Thanks Mark for the quick and good review, I've ironed out most of the
stuff with some brutal refactoring, but these issues remain, any hints
welcome:

2009/8/21 Mark Brown <broonie@...nsource.wolfsonmicro.com>:
> On Fri, Aug 21, 2009 at 12:11:11AM +0200, Linus Walleij wrote:
>> +/*
>> + * This creates a platform device for a regulator and
>> + * registers it to the platform devices.
>> + */
>> +static int __init ab3100_add_regulator_pdev(struct device *parent,
>> +                                 struct ab3100_regulator *rdev,
>> +                                 struct ab3100 *ab3100,
>> +                                 struct ab3100_platform_data *plfdata,
>> +                                 int regid)
>
>> +     /* This would seem logical but makes everything break... */
>> +     /* pdev->dev.parent = parent; */
>
> Err...  it does?  In what way?

The sub-platform devices are added, but when I add a platform driver for
them, the probing does not commence, because they hang in
driver base/dd.c: __driver_attach() trying to take the parent semaphore,
i.e. this line:

	if (dev->parent)	/* Needed for USB */
		down(&dev->parent->sem);

In this case the parent is ab3100-regulators, the platform device for
the set of regulators.

So this is because I am in the parents probe() function of course,
and it's all expected. If I defer to setting the parent after the driver's
been probed, the hierarchy is not working properly in sysfs (it doesn't
crash though, the parent is just ignored).

>> +/*
>> + * This needs to be an fs_initcall() because the
>> + * AB3100 core driver that registers the regulators
>> + * device comes in at subsys_initcall() later than
>> + * this driver due to link order.
>> + */
>> +fs_initcall(ab3100_regulators_init);
>
> That's only happening because you're using platform_driver_probe() - if
> you use platform_driver_register() like the other regulator drivers
> this won't be a problem.  I suspect that platform_driver_probe() here
> may create issues if we do stuff like multi-threaded driver probe
> later.

Not really, I've switched it to platform_driver_register() and the problem
persists, but the reason is not what is stated in the comment.

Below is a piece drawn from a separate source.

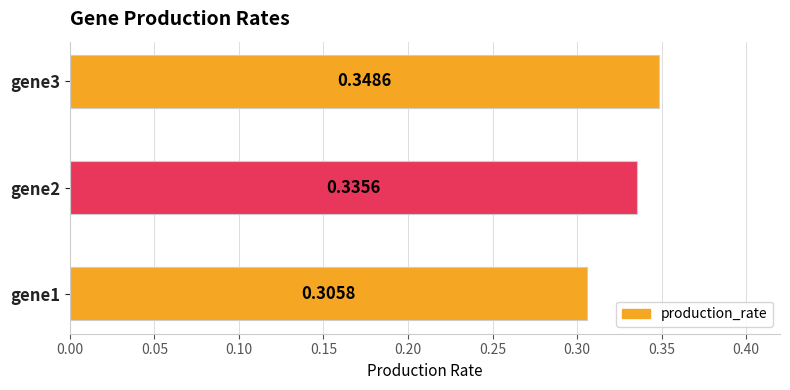

What is the sum of all values?

1.0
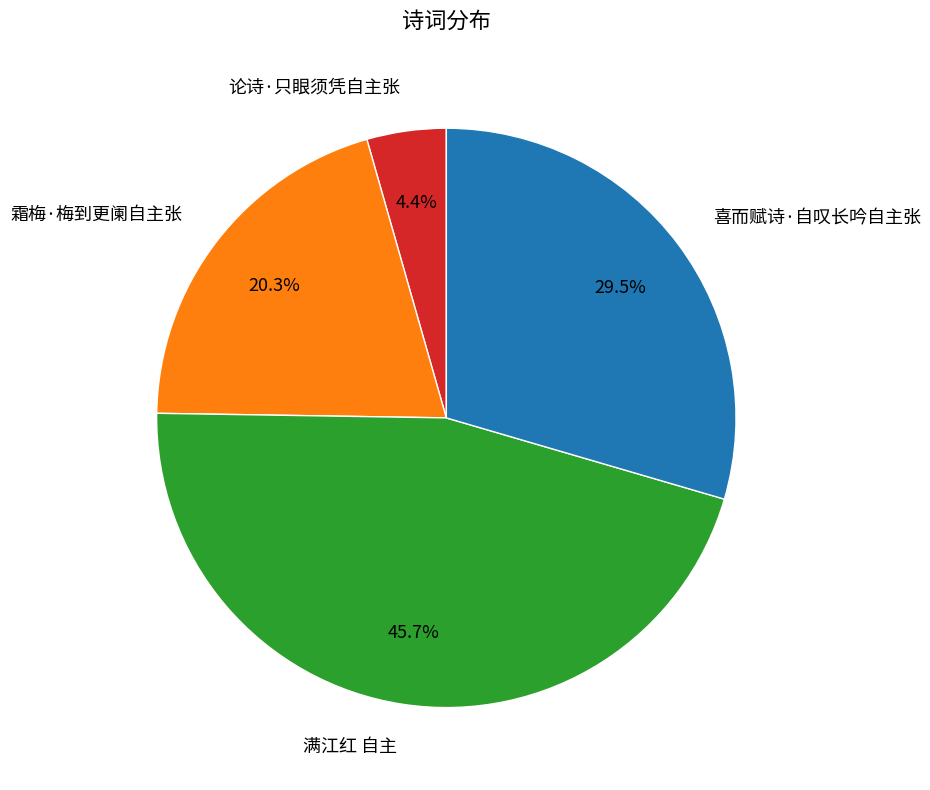

To the nearest percent, what is the combined percentage of 喜而赋诗·自叹长吟自主张 and 霜梅·梅到更阑自主张?

50%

It's the *same* deadlock again, it hangs on the parent semaphore in
__driver_attach(), because the parent to this device (that in turn
contains the regulators) is ab3100-core which sets itself as parent
to its sub-devices. When it registers its devices, the probe()
gets called and as the parent is still probe():ing it deadlocks.

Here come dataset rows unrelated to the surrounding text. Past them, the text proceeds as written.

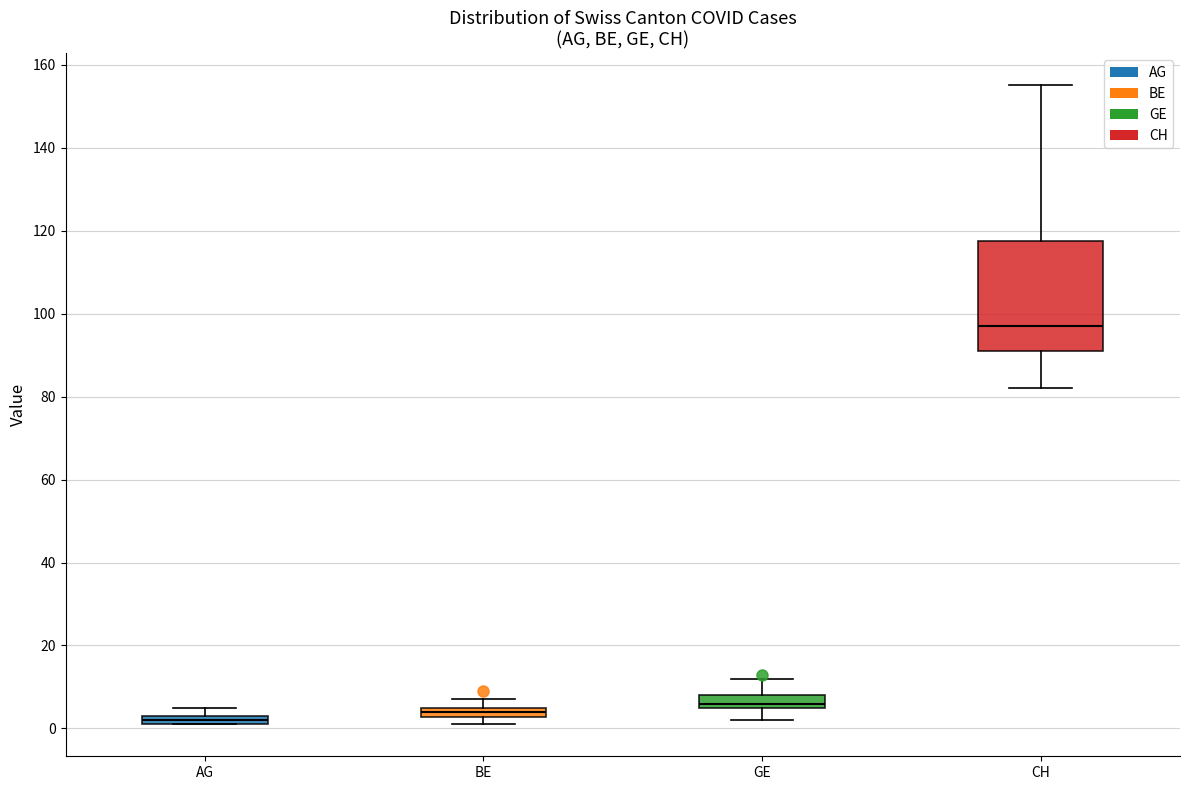

Comparing the boxes themselves (not the whiskers), which one is the tallest?

CH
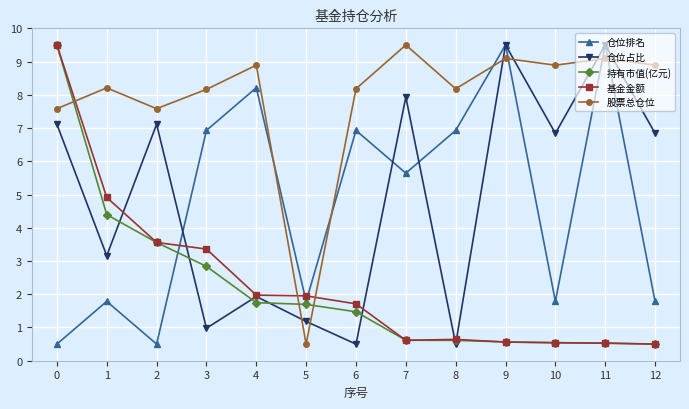

The value of 仓位占比 at 5 is 1.2. True or false?

True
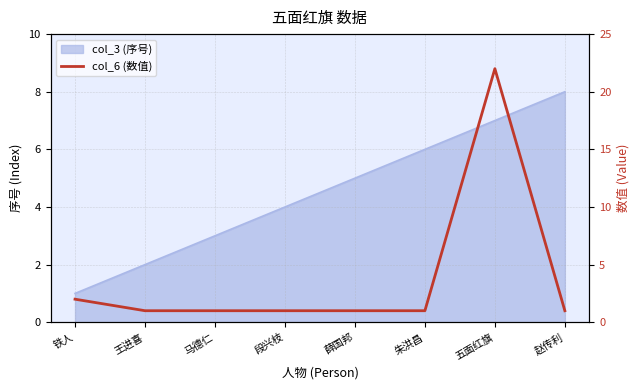

What position from the left is 赵传利?

8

Moving it to another initlevel makes me go out of the nested
driver probe():s and the parents semaphore is released.

What I do here is that in two levels I add platform devices in the
probe() sections of a driver - ab3100 core adds the ab3100-regulators
and this one then adds each regulator as a platform device.
This works fine as long as none of these devices sets its parent,
but if I do that I hang on the parent semaphore in  __driver_attach().

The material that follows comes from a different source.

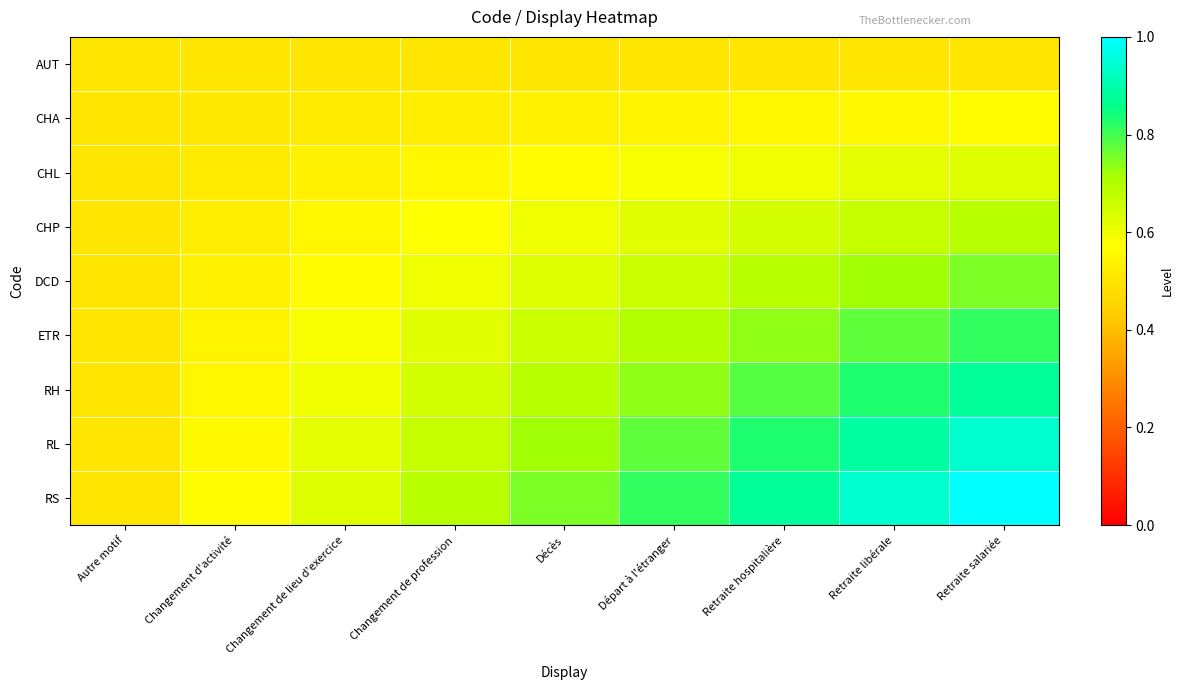

At how many categories does at least one series exceed 0?

9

This didn't happen in 2.6.28, while the parent semaphore check
was indeed in place, so something about the probe calls has changed,
they have been serialized and inlined so that they occur while adding
a device driver.

If I remove the parent semaphore takes in __driver_attach()
everything works like a charm (of course).

I *guess* there is a silent assumption that has appeared between
kernel 2.6.28 and present that a device's probe() cannot just add new
devices to be probed on the same initlevel if it sets itself as parent,
you really have to do this on different initlevels *or* leave your parent
blank.

So while I think of an elegant solution to this...

Hm platform devices really doesn't need their parents semaphore
to be taken during attach, do they? The comment says this is for
some USB devices, so can we do something to avoid that unless
we're a USB device, or would that be a plain BadIdea(TM)?

(Also it looks a bit weird, since __driver_attach() takes the
semaphore of the device's parent but doesn't traverse further up the
hierarchy which would seem logical if you would do such things.)